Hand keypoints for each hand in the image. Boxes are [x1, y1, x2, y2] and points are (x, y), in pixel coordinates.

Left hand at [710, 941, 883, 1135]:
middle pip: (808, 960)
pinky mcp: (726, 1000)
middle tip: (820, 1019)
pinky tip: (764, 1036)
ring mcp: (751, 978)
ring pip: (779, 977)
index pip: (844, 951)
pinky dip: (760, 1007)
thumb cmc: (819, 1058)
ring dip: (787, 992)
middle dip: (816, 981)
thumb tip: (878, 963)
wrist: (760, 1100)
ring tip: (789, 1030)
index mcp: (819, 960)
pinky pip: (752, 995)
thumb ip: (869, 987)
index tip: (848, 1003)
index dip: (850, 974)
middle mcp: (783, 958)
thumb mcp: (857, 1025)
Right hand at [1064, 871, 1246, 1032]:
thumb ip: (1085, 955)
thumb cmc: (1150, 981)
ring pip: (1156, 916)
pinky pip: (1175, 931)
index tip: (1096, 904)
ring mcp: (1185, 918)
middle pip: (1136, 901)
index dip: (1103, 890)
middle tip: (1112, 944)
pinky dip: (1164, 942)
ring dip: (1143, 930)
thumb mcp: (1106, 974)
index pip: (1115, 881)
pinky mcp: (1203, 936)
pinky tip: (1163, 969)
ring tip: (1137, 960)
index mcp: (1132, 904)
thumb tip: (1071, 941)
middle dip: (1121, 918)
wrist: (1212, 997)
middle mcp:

——

What needs to be done
Search the entries above for the word "pinky" and count the lines that hold it. Reply with only that number.

Your solution
8